Herbert Lovegrove Wright (13 April 1870 – 19 March 1950) was an Australian rules footballer who played for the Essendon Football Club in the Victorian Football Association (VFA) and in the Victorian Football League (VFL) following its formation in 1897.

==Family==
The son of William Wright (1828-1878), and Louisa Sarah Wright (1832-1908), née Pennell, Herbert Lovegrove Wright was born at Ballarat East, Victoria, on 13 April 1870.

==Football==
Wright was extremely agile; in 1894, "Observer", the football correspondent for The Argus, noted that, among the "clever gymnasts" in the Essendon team, "Wright their forward player, can kick a boxing-glove out of a man's hand, the holder standing on a chair, and holding it higher than his own head."

===Essendon (VFA)===
Recruited from the Ballarat Imperials Football Club in the Ballarat Football Association (BFA), Wright made his debut for the Essendon Football Club in the Victorian Football Association (VFA) in 1894. He was part of the Essendon team that won the premiership that year.

===Essendon (VFL)===
He won his second premiership in the 1897 season. During that season, he kicked the winning goal for Essendon in the first round final against Geelong. He also played in the first ever VFL Grand Final the following year. A centreman, Wright finished on the losing team on that occasion but took part in a winning Grand Final in 1901, winning his third premiership.
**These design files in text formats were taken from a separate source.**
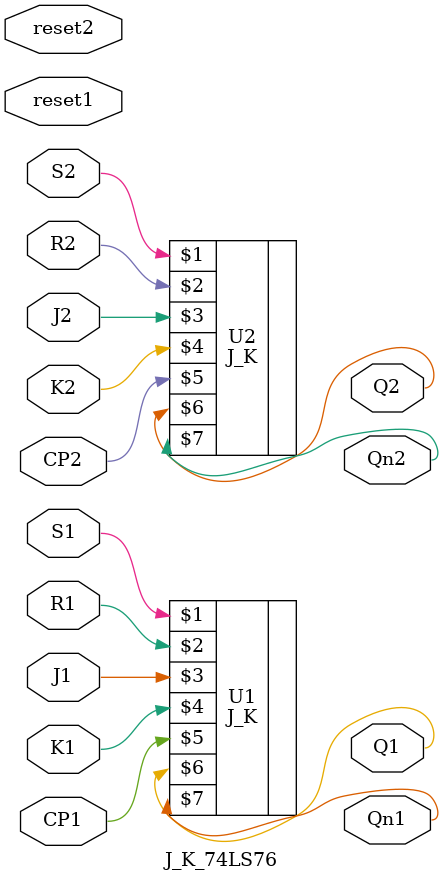
<source format=v>
`timescale 1ns / 1ps

module J_K_74LS76(S1,R1,J1,K1,CP1,CP2,Q1,Qn1,S2,R2,J2,K2,Q2,Qn2,reset1,reset2);
input J1,K1,CP1,CP2,J2,K2,S1,R1,S2,R2,reset1,reset2;
output  Q1,Qn1,Q2,Qn2;

//wire CP1,CP2;
////ÏÈ½«CP·ÖÆµ
//Divider D1(CP,50000000,CP1,reset1);
//Divider D2(CP,25000000,CP2,reset2);

J_K U1(S1,R1,J1,K1,CP1,Q1,Qn1);
J_K U2(S2,R2,J2,K2,CP2,Q2,Qn2);

endmodule

</source>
===1899 team of "champions"===
At the end of the 1899 season, in the process of naming his own "champion player", the football correspondent for The Argus, Reginald Wilmot ("Old Boy"), selected a team of the best players of the 1899 VFL competition:
- Backs: Maurie Collins (Essendon), Bill Proudfoot (Collingwood), Peter Burns (Geelong).
- Halfbacks: Pat Hickey (Fitzroy), George Davidson (South Melbourne), Alf Wood (Melbourne).
- Centres: Fred Leach (Collingwood), Firth McCallum (Geelong), Harry Wright (Essendon).
- Wings: Charlie Pannam (Collingwood), Eddie Drohan (Fitzroy), Herb Howson (South Melbourne).
- Forwards: Bill Jackson (Essendon), Eddy James (Geelong), Charlie Colgan (South Melbourne).
- Ruck: Mick Pleass (South Melbourne), Frank Hailwood (Collingwood), Joe McShane (Geelong).
- Rovers: Dick Condon (Collingwood), Bill McSpeerin (Fitzroy), Teddy Rankin (Geelong).
From those he considered to be the three best players — that is, Condon, Hickey, and Pleass — Wilmot selected Pat Hickey as his "champion player" of the season.

==Cricket==
As a cricketer Wright was a wicket-keeper and one of the three first-class matches that he played was a Sheffield Shield encounter, against South Australia in the 1904/05 season. He finished his career with three catches and five stumpings to go with his 49 runs at 24.50.

==Death==
He died at his residence at West Melbourne, Victoria on 19 March 1950.